__Цитируемый отрывок__
--- --- ---

Письмо к С. А. Никитенко от 8 (20) июня 1860 г.[292]
Нам в России <…> предстоит решать свою особенную экономическую задачу, какой на Западе нет: это – изобрести или создать другую большую отрасль дохода государственного, которая заменила бы питейный доход, а затем уже начать великое дело – отучать народ от пьянства. Это будет вместе и нравственная задача. Авось, Бог даст нам какого-нибудь финансиста и моралиста с светлой головой и великим сердцем между министрами, который примирит выгоды государства с нравственностью. Вино морально убивает бо́льшую часть, что есть лучшего в народном духе, в силах и дарованиях. Это не ново, но требует непрестанного повторения, чтобы народ проникся идеею воздержания, как одиннадцатою заповедью.
Письмо к С. А. Никитенко от 15 (27) мая 1869 г. из Берлина.[293]
Вообще у нас много какого-то разлада, нет той совокупности, слитности сил и элементов, дающей такую крепость, например, Пруссии. Это все от недоразумений – и от самых неважных обстоятельств.
<…>
А пока останутся хоть двое русских, которые будут говорить между собою по-французски или по-английски, до тех пор мы не приобретем ни за границей, ни между славянами той моральной силы, какую имеют Англия, Франция, Германия, Италия и имели по очереди все старые государства! Ибо это значит, что у нас не заговорила еще своя, русская наука, свое искусство, своя деятельность!
Письмо к С. А. Толстой от 11 ноября 1870 г.[294]
…в старухе Бабушке (Обрыв), в Обломове, в Райском и двух девушках, Вере и Марфиньке – с любовью выражается всё то, что́ есть хорошего в русском человеке.
Письмо к П. Г. Ганзену от 12 марта 1878 г.[295]
…изображая лень и апатию во всей ее широте и закоренелости, как стихийную русскую черту, и только одно это, я, выставив рядом русского же, как образец энергии, знания, труда, вообще всякой силы, впал бы в некоторое противоречие с самим собою, то есть с своей задачей – изображать застой, сон, неподвижность. Я разбавил бы целость одной, избранной мною для романа стороны русского характера.
…образ Штольца бледен, нереален, не живой, а просто идея.

--- --- ---

__Представленные записи__

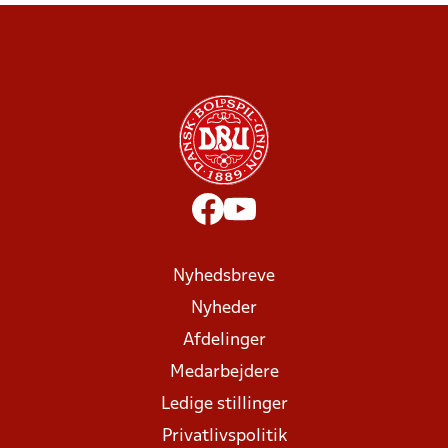
Nyhedsbreve
Nyheder
Afdelinger
Medarbejdere
Ledige stillinger
Privatlivspolitik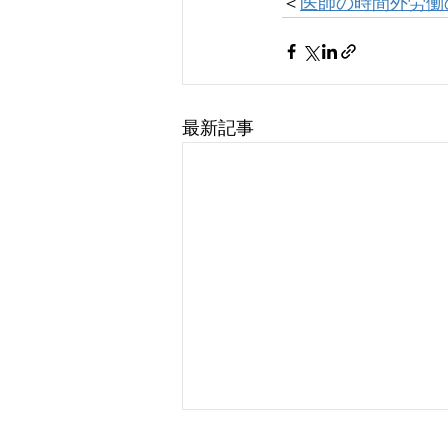
＜
医師の時間外労働
最新記事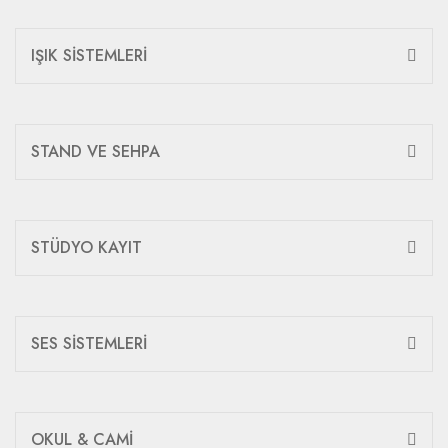
IŞIK SİSTEMLERİ
STAND VE SEHPA
STÜDYO KAYIT
SES SİSTEMLERİ
OKUL & CAMİ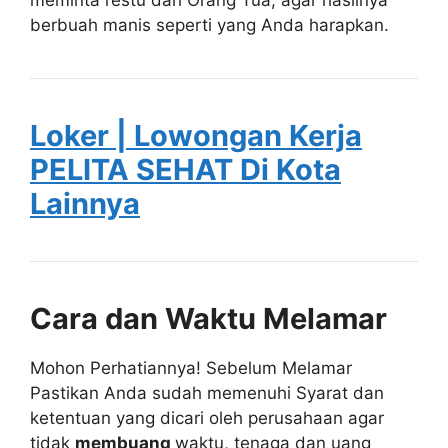
berbuah manis seperti yang Anda harapkan.
Loker | Lowongan Kerja
PELITA SEHAT Di Kota
Lainnya
Cara dan Waktu Melamar
Mohon Perhatiannya! Sebelum Melamar
Pastikan Anda sudah memenuhi Syarat dan
ketentuan yang dicari oleh perusahaan agar
tidak
membuang
waktu, tenaga dan uang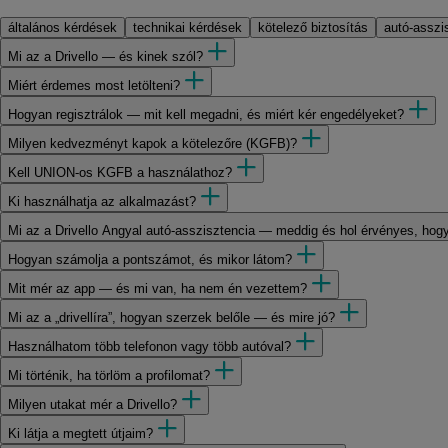
általános kérdések
technikai kérdések
kötelező biztosítás
autó-asszi
Mi az a Drivello — és kinek szól?
Miért érdemes most letölteni?
Hogyan regisztrálok — mit kell megadni, és miért kér engedélyeket?
Milyen kedvezményt kapok a kötelezőre (KGFB)?
Kell UNION-os KGFB a használathoz?
Ki használhatja az alkalmazást?
Mi az a Drivello Angyal autó-asszisztencia — meddig és hol érvényes, ho
Hogyan számolja a pontszámot, és mikor látom?
Mit mér az app — és mi van, ha nem én vezettem?
Mi az a „drivellíra”, hogyan szerzek belőle — és mire jó?
Használhatom több telefonon vagy több autóval?
Mi történik, ha törlöm a profilomat?
Milyen utakat mér a Drivello?
Ki látja a megtett útjaim?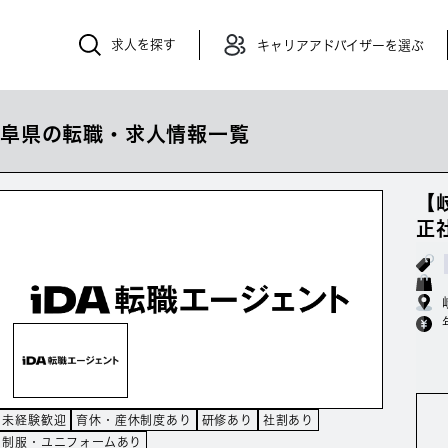
求人を探す
キャリアアドバイザーを選ぶ
岐阜県の転職・求人情報一覧
【
正
未経験歓迎
育休・産休制度あり
研修あり
社割あり
制服・ユニフォームあり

--- --- ---

__Задания__
1. Откуда, согласно отрывку, было отправлено письмо к С. А. Никитенко от 15 (27) мая 1869 г.?
2. Отредактируйте отрывок: перепишите его от слов "Письмо к С. А. Никитенко от 15" до слов "в русском человеке." включительно, поставив "Англии" вместо "Пруссии".
Записи — это отдельный материал.

__Ответы на задания__
1. Из Берлина.

2.
Письмо к С. А. Никитенко от 15 (27) мая 1869 г. из Берлина.[293]
Вообще у нас много какого-то разлада, нет той совокупности, слитности сил и элементов, дающей такую крепость, например, Англии. Это все от недоразумений – и от самых неважных обстоятельств.
<…>
А пока останутся хоть двое русских, которые будут говорить между собою по-французски или по-английски, до тех пор мы не приобретем ни за границей, ни между славянами той моральной силы, какую имеют Англия, Франция, Германия, Италия и имели по очереди все старые государства! Ибо это значит, что у нас не заговорила еще своя, русская наука, свое искусство, своя деятельность!
Письмо к С. А. Толстой от 11 ноября 1870 г.[294]
…в старухе Бабушке (Обрыв), в Обломове, в Райском и двух девушках, Вере и Марфиньке – с любовью выражается всё то, что́ есть хорошего в русском человеке.